The challenge in designing a vaccine is that the only way to learn about the proteins expressed on the surface of the trypomastigote, which is the infective form of the parasite and lives in the mammalian host, is by proteomic analysis. “To learn about the antigens that are expressed on the parasite surface and can be therapeutically targeted, proteomic analysis has to be performed not only in different parasite stages but also in different strains, and this is what our lab has been doing in recent years,” Dr. Almeida said. An additional hurdle in generating vaccines against protozoan parasites is that sometimes, even though they work in the experimental settings, this may not always be true in the field, due to the fact that field isolates do not always express the specific antigens that the vaccine was developed against.

“This is happening for other parasites as well, and it is the reason why so far we do not have a single vaccine against any parasites, despite the fact that they cause diseases affecting over 1 billion people worldwide,” he added.

Research in Dr. Almeida’s lab has focused on the analysis of surface antigens mainly at the trypomastigote and intracellular amastigote forms, in an attempt to find molecules that are conserved and can be recognized by patients from different geographic locations. “Unfortunately, the parasite has a very complex cell surface, and this makes it challenging to generate a vaccine,” he said. The strategy that Dr. Almeida and colleagues used involved a proteomic analysis to identify and characterize, at each of the parasite stages, conserved antigens that are vaccine candidates.

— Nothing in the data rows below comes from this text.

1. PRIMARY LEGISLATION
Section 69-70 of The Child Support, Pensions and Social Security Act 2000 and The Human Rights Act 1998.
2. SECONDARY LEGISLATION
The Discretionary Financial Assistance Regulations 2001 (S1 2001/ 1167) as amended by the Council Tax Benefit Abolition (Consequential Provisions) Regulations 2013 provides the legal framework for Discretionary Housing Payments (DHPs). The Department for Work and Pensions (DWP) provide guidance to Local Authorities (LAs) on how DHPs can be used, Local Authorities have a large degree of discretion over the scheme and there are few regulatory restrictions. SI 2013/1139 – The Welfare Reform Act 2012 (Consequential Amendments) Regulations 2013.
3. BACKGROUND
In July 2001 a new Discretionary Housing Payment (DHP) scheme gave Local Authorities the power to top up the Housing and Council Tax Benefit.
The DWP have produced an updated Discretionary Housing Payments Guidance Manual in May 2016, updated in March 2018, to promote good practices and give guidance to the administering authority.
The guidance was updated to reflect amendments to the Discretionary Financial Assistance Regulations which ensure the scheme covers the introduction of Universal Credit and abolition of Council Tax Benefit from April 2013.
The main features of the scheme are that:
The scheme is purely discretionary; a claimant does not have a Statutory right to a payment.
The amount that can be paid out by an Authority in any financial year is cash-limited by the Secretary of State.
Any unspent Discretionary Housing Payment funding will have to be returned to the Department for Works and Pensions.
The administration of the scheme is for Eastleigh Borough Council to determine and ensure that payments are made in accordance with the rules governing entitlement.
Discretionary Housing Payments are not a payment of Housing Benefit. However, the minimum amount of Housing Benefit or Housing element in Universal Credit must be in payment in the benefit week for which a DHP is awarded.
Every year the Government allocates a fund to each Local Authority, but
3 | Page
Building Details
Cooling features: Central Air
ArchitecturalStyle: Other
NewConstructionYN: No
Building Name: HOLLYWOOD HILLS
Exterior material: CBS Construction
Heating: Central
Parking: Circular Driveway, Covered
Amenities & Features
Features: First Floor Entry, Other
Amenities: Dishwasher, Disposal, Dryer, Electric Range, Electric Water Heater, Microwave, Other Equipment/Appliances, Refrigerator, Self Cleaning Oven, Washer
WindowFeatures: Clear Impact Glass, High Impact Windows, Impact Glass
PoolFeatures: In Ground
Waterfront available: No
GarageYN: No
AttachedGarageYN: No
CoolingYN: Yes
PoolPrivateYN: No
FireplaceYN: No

“As a proof of concept, using this approach, my group in collaboration with the group of Dr. Rosa Maldonado at UTEP were able to develop a vaccine based on a protein that is found in the T. cruzi secretome,” Dr. Almeida said. After fractionating culture supernatants, a proteomic analysis of the trypomastigote stage of the parasite secretome identified thousands of peptides, from which and a more narrow number of candidates was selected. Subsequent immunoinformatics studies to predict T-cell and antibody epitopes revealed a peptide of interest, which, after being synthesized and attached to a carrier protein, was able to prime the immune system. “In a mouse model, this peptide was 90% effective in controlling the infection,” he commented.

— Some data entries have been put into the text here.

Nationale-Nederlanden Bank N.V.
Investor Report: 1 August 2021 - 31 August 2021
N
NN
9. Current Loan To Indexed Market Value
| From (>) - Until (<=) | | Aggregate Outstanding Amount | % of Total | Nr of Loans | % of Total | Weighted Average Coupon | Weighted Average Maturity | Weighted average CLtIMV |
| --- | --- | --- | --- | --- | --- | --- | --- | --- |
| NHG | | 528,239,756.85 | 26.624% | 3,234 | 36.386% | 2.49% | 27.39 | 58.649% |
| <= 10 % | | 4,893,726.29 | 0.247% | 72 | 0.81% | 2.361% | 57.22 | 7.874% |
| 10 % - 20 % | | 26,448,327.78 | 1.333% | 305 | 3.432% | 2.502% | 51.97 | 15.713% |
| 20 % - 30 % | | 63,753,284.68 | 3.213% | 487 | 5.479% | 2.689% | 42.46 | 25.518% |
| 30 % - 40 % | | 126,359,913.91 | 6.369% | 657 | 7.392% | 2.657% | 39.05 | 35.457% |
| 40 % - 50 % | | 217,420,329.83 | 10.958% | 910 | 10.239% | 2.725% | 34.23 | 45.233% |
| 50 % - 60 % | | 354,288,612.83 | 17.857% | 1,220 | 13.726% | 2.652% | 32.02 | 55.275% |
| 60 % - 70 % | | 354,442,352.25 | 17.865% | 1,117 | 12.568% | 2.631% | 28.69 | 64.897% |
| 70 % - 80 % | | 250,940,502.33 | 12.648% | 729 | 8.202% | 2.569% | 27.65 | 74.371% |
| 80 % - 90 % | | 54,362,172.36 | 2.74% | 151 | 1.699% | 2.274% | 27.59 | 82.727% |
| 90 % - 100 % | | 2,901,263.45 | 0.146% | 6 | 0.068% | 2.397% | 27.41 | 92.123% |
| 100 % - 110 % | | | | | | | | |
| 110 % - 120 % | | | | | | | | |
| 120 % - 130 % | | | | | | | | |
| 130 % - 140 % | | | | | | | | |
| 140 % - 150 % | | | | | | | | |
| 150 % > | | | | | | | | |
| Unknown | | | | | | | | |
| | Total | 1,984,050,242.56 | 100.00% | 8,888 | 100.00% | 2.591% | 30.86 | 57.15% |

Dr. Almeida’s group has also been developing a vaccine based on sugars that are unique to T. cruzi. “The parasite surface is covered by a thick coat of sugar-containing molecules or glycoconjugates,” he said. “Although highly immunogenic to humans, these glycoconjugates have not been exploited as vaccine targets, mainly because of the technical difficulties in structurally characterizing and synthesizing carbohydrate epitopes or glycotopes.” Using transgenic mice that do not express a particular highly immunogenic sugar expressed by the parasite, Dr. Almeida’s group has recently developed a fully protective vaccine that is now undergoing trials in nonhuman primates.

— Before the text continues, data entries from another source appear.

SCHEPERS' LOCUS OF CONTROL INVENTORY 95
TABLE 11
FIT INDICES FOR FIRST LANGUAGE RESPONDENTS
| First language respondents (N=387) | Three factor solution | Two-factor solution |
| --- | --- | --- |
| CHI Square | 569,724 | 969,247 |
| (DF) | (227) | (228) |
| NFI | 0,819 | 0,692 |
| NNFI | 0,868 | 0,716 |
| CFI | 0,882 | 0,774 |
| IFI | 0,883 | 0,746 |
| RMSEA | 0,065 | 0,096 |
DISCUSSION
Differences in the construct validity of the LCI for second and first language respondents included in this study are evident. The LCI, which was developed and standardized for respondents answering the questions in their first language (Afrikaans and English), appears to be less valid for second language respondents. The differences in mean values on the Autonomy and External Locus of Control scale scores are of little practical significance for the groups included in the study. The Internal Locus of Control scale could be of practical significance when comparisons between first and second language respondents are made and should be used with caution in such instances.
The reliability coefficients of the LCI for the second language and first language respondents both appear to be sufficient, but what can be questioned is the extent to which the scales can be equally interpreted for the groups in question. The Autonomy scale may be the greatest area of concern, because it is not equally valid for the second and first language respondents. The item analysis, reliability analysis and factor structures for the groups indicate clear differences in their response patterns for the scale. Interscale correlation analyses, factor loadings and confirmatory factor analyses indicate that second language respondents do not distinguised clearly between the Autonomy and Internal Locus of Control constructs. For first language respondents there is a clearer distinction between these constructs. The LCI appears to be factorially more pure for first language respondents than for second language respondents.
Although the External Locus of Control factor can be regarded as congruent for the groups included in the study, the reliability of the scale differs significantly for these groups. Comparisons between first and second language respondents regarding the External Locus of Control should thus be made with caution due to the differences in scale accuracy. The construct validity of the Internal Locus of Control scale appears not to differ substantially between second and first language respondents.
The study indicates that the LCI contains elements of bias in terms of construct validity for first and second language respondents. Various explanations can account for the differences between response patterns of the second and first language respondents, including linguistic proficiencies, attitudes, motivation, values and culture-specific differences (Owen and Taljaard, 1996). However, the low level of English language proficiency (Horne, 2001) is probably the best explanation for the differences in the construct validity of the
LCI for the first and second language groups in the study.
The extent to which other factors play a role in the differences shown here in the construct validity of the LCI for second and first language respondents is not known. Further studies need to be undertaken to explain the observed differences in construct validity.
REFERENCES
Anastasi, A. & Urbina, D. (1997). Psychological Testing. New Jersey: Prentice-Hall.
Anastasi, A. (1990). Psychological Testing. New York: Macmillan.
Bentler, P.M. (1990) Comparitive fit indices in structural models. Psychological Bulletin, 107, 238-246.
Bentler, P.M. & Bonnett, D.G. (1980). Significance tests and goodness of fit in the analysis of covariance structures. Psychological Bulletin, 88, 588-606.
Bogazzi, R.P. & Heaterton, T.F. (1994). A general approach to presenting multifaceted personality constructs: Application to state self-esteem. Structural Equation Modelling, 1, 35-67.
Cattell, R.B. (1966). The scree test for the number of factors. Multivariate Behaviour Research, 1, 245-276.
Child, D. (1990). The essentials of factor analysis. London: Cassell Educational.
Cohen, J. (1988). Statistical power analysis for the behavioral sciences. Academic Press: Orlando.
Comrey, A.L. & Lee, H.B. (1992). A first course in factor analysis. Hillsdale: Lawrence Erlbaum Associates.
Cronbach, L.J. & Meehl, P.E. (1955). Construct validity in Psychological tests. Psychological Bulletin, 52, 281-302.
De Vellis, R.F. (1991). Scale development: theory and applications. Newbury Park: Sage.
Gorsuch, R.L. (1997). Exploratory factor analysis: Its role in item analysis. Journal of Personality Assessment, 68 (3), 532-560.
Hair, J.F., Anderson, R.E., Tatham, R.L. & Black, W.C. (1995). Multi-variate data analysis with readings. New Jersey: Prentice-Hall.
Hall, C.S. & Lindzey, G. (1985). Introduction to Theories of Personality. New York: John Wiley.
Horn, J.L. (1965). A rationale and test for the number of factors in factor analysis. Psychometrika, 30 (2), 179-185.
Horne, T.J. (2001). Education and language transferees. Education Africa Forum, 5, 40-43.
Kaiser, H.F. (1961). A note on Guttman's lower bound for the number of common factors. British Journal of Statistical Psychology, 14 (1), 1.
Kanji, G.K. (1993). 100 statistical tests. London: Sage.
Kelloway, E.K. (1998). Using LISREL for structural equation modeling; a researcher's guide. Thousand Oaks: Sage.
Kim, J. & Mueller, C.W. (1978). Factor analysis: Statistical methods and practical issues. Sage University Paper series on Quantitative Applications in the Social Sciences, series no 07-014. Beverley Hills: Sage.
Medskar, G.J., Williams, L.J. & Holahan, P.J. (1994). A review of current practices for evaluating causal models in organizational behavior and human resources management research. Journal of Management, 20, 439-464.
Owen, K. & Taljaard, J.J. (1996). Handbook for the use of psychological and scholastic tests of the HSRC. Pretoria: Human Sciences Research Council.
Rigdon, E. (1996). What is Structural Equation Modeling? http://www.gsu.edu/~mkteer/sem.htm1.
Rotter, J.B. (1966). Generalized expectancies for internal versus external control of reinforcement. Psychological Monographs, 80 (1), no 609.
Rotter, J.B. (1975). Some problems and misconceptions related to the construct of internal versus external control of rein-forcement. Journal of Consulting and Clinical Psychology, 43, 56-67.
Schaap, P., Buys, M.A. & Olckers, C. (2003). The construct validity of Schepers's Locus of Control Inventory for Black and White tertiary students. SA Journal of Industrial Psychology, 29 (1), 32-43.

One of the many disciplines that benefited from the omics revolution, infectious diseases have entered a new era, characterized by the transition to rationally designed vaccines as one of its defining features. Human pathogens are expected to continue to inflict significant morbidity and mortality worldwide, both as a result of acute and chronic infectious diseases and in terms of the chronic medical conditions, such as cancer, which were causally linked to certain pathogens. The transition to novel vaccination strategies has far-reaching implications that extend to all groups of human pathogens and promise to fill a longtime gap in preventive medicine and global public health.